Unstan ware

Unstan ware is the name used by archaeologists for a type of finely made and decorated Neolithic pottery from the 4th and 3rd millennia BC. Typical are elegant and distinctive shallow bowls with a band of grooved patterning below the rim,[1] a type of decoration which was created using a technique known as "stab-and-drag". A second version consists of undecorated, round-bottomed bowls.[2] Some of the bowls had bits of volcanic rock included in the clay to make them stronger. Bone tools were used to burnish the surfaces to make them shiny and impermeable.[3]

Unstan ware is named after the Unstan Chambered Cairn on the Mainland of the Orkney Islands,[4] a fine example of a stalled chambered tomb in a circular mound, where the style of pottery was first found in 1884. Unstan ware is mostly found in tombs, specifically tombs of the Orkney-Cromarty type.[5] These include the Tomb of the Eagles at Isbister on South Ronaldsay, and Taversoe Tuick and Midhowe on Rousay.[6]

Unstan ware has been found occasionally at sites in Orkney other than tombs; for example, the farmstead of Knap of Howar on Papa Westray.[7] Although more recent excavations in Orkney have found Unstan ware to be a more common feature in a domestic context than previously thought, challenging the interpretation of Unstan ware being mainly from tombs.[8] and in the Western Isles, as at Eilean Domhnuill.[9]

Unstan ware may have evolved into the later grooved ware style. This interpretation was originally based primarily on a presumed evolution in pottery styles, from Unstan ware to grooved ware, seen at the settlement of Rinyo on Rousay. D.V. Clarke claimed in 1983 that his investigations at Rinyo had debunked this sequence.[10] John Hedges is another primary proponent of what might be termed the "cultural coexistence" hypothesis, suggesting that although Unstan ware may predate grooved ware, the cultures associated with these styles of pottery lived side-by-side across Orkney for centuries.[11] In this interpretation of the evidence, grooved ware is associated with the builders of the Maeshowe class of chambered tomb. The geographic distribution on Orkney of the two pottery types is as follows: grooved ware is found on Mainland, Sanday, and North Ronaldsay, with Unstan ware found on Mainland and the remaining islands, especially Rousay and Eday.[12] Hedges sums up his view this way:

What is important is an understanding that the neolithic population of Orkney can be divided into two major parts on the basis of some elements of their material cultures. It is probable that they originated from different areas and...there is no difficulty in imagining their ability to coexist.[13]

However, he also notes:

One point that should be made at the outset is that there is no discernable difference in the culture- in the social anthropological sense- of the Grooved Ware and Unstan Ware people...it is only apparent from limited aspects of material culture and the evidence...shows it to have been subordinate to a tribal level of unity which took in the whole of Orkney.[14]

Unstan ware
Fragment of an Unstan ware bowl.
________________
*Direction 1:*
Reproduce everything from "What is important" down to "Unstan ware bowl." in the Unstan ware text.
________________
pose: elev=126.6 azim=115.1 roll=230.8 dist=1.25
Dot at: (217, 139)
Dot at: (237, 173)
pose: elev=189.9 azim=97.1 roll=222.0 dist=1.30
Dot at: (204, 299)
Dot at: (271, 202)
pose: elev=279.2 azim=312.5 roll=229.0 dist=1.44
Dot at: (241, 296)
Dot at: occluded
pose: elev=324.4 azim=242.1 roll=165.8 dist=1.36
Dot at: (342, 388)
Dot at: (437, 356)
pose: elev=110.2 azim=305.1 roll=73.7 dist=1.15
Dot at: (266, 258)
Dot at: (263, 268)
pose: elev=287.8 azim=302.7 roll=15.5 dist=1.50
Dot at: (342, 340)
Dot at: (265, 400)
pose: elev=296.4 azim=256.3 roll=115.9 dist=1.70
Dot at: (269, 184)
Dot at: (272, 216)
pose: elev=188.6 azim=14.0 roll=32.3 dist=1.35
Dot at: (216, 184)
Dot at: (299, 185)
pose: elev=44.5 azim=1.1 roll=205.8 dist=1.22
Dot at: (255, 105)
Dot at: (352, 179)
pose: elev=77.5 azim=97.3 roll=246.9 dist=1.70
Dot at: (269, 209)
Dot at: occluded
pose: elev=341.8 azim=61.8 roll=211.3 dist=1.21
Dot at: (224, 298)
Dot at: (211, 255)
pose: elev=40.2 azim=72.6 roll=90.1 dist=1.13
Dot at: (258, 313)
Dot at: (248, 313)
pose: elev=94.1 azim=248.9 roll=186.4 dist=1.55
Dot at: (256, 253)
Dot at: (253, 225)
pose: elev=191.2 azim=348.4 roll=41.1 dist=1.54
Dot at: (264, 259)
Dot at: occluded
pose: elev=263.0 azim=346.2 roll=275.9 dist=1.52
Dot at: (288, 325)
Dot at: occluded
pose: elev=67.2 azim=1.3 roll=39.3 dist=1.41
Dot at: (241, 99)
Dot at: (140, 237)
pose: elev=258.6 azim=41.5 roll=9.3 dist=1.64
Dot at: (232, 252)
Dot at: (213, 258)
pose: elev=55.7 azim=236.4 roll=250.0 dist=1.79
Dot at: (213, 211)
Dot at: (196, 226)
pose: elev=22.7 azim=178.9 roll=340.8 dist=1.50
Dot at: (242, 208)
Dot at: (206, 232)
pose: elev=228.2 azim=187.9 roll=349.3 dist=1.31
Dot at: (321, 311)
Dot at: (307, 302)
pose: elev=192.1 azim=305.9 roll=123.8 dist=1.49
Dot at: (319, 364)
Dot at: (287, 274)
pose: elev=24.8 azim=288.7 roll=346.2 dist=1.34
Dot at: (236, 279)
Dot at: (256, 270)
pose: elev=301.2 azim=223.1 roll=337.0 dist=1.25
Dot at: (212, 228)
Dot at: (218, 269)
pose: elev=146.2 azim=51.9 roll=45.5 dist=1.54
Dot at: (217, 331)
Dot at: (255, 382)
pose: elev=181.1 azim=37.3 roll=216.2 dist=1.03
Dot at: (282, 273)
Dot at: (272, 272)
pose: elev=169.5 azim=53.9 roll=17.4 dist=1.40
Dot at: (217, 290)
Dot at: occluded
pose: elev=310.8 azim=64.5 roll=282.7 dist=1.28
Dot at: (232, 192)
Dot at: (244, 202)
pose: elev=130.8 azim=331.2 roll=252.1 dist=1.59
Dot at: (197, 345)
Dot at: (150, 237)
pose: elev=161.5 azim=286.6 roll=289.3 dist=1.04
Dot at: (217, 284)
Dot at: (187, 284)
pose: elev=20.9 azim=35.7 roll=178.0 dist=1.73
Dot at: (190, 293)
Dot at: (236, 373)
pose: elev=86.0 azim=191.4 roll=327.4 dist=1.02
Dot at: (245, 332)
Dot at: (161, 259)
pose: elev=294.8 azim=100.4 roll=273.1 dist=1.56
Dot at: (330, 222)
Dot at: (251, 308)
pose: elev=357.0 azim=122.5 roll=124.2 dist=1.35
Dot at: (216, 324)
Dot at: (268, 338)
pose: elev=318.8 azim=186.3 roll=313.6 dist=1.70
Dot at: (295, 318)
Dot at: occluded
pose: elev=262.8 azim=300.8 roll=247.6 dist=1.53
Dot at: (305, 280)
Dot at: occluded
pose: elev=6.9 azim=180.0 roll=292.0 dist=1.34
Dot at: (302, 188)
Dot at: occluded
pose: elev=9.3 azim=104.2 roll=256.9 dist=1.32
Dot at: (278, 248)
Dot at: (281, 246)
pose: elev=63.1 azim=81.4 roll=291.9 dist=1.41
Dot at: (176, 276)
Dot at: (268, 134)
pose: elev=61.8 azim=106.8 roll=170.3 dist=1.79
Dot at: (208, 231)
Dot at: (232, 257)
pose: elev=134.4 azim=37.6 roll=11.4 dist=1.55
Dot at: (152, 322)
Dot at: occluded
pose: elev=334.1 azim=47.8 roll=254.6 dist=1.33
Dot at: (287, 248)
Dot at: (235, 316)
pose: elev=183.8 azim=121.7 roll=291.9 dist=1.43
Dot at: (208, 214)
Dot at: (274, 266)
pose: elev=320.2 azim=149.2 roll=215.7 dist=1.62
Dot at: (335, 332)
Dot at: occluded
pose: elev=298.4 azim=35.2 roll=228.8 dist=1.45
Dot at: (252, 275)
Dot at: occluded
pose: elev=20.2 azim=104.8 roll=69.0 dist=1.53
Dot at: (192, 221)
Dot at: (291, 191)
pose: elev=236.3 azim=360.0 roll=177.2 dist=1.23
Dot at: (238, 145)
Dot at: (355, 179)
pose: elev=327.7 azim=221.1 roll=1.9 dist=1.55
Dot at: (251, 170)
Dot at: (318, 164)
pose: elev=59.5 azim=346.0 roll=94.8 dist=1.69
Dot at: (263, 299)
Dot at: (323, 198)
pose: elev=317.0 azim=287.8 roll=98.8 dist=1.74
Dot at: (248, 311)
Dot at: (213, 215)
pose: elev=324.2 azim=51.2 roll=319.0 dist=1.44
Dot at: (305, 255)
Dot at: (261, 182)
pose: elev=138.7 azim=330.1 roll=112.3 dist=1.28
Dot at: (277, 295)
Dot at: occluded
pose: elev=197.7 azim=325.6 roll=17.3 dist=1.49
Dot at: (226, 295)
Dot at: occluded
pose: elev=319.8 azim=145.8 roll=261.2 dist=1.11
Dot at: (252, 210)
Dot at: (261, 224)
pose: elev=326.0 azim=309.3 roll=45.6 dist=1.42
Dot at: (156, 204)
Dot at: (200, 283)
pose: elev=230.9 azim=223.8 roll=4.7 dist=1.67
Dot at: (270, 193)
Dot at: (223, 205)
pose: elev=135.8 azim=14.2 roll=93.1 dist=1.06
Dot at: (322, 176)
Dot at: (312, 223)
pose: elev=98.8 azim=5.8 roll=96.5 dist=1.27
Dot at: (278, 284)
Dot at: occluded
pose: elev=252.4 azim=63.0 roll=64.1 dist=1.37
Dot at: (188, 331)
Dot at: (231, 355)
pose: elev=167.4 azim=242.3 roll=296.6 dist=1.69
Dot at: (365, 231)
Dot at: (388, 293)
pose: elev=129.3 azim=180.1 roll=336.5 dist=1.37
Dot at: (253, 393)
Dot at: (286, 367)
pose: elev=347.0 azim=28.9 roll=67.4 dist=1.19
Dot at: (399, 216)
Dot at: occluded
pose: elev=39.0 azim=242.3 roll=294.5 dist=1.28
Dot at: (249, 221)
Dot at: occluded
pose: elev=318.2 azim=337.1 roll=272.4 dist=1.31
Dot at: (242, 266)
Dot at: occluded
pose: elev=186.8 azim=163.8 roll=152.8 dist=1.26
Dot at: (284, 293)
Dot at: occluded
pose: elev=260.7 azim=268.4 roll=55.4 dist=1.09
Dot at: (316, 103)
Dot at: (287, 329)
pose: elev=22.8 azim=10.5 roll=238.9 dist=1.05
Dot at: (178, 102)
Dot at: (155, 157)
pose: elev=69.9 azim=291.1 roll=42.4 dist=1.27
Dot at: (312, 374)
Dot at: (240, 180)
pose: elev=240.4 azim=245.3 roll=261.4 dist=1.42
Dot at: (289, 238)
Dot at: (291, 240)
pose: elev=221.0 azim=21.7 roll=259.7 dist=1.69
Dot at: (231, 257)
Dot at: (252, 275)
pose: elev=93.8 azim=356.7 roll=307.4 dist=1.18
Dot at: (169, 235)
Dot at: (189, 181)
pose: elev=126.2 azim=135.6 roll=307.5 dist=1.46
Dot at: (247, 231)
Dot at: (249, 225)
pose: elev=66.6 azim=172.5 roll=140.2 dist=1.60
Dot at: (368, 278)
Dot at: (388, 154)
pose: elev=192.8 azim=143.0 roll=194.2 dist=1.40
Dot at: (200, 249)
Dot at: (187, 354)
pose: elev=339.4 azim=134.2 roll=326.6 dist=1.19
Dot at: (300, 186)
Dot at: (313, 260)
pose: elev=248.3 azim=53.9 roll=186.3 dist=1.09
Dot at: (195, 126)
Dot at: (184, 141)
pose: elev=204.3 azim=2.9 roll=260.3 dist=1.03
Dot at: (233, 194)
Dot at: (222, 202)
________________
*Direction 2:*
In the records, switch "pose" to "camera" in everything from the line containing "pose: elev=55.7 azim=236.4" down to the line containing "Dot at: (274, 266)". Return only those lines, with nothing else changed.

*Full response 1:*
What is important is an understanding that the neolithic population of Orkney can be divided into two major parts on the basis of some elements of their material cultures. It is probable that they originated from different areas and...there is no difficulty in imagining their ability to coexist.[13]

However, he also notes:

One point that should be made at the outset is that there is no discernable difference in the culture- in the social anthropological sense- of the Grooved Ware and Unstan Ware people...it is only apparent from limited aspects of material culture and the evidence...shows it to have been subordinate to a tribal level of unity which took in the whole of Orkney.[14]

Unstan ware
Fragment of an Unstan ware bowl.

*Full response 2:*
camera: elev=55.7 azim=236.4 roll=250.0 dist=1.79
Dot at: (213, 211)
Dot at: (196, 226)
camera: elev=22.7 azim=178.9 roll=340.8 dist=1.50
Dot at: (242, 208)
Dot at: (206, 232)
camera: elev=228.2 azim=187.9 roll=349.3 dist=1.31
Dot at: (321, 311)
Dot at: (307, 302)
camera: elev=192.1 azim=305.9 roll=123.8 dist=1.49
Dot at: (319, 364)
Dot at: (287, 274)
camera: elev=24.8 azim=288.7 roll=346.2 dist=1.34
Dot at: (236, 279)
Dot at: (256, 270)
camera: elev=301.2 azim=223.1 roll=337.0 dist=1.25
Dot at: (212, 228)
Dot at: (218, 269)
camera: elev=146.2 azim=51.9 roll=45.5 dist=1.54
Dot at: (217, 331)
Dot at: (255, 382)
camera: elev=181.1 azim=37.3 roll=216.2 dist=1.03
Dot at: (282, 273)
Dot at: (272, 272)
camera: elev=169.5 azim=53.9 roll=17.4 dist=1.40
Dot at: (217, 290)
Dot at: occluded
camera: elev=310.8 azim=64.5 roll=282.7 dist=1.28
Dot at: (232, 192)
Dot at: (244, 202)
camera: elev=130.8 azim=331.2 roll=252.1 dist=1.59
Dot at: (197, 345)
Dot at: (150, 237)
camera: elev=161.5 azim=286.6 roll=289.3 dist=1.04
Dot at: (217, 284)
Dot at: (187, 284)
camera: elev=20.9 azim=35.7 roll=178.0 dist=1.73
Dot at: (190, 293)
Dot at: (236, 373)
camera: elev=86.0 azim=191.4 roll=327.4 dist=1.02
Dot at: (245, 332)
Dot at: (161, 259)
camera: elev=294.8 azim=100.4 roll=273.1 dist=1.56
Dot at: (330, 222)
Dot at: (251, 308)
camera: elev=357.0 azim=122.5 roll=124.2 dist=1.35
Dot at: (216, 324)
Dot at: (268, 338)
camera: elev=318.8 azim=186.3 roll=313.6 dist=1.70
Dot at: (295, 318)
Dot at: occluded
camera: elev=262.8 azim=300.8 roll=247.6 dist=1.53
Dot at: (305, 280)
Dot at: occluded
camera: elev=6.9 azim=180.0 roll=292.0 dist=1.34
Dot at: (302, 188)
Dot at: occluded
camera: elev=9.3 azim=104.2 roll=256.9 dist=1.32
Dot at: (278, 248)
Dot at: (281, 246)
camera: elev=63.1 azim=81.4 roll=291.9 dist=1.41
Dot at: (176, 276)
Dot at: (268, 134)
camera: elev=61.8 azim=106.8 roll=170.3 dist=1.79
Dot at: (208, 231)
Dot at: (232, 257)
camera: elev=134.4 azim=37.6 roll=11.4 dist=1.55
Dot at: (152, 322)
Dot at: occluded
camera: elev=334.1 azim=47.8 roll=254.6 dist=1.33
Dot at: (287, 248)
Dot at: (235, 316)
camera: elev=183.8 azim=121.7 roll=291.9 dist=1.43
Dot at: (208, 214)
Dot at: (274, 266)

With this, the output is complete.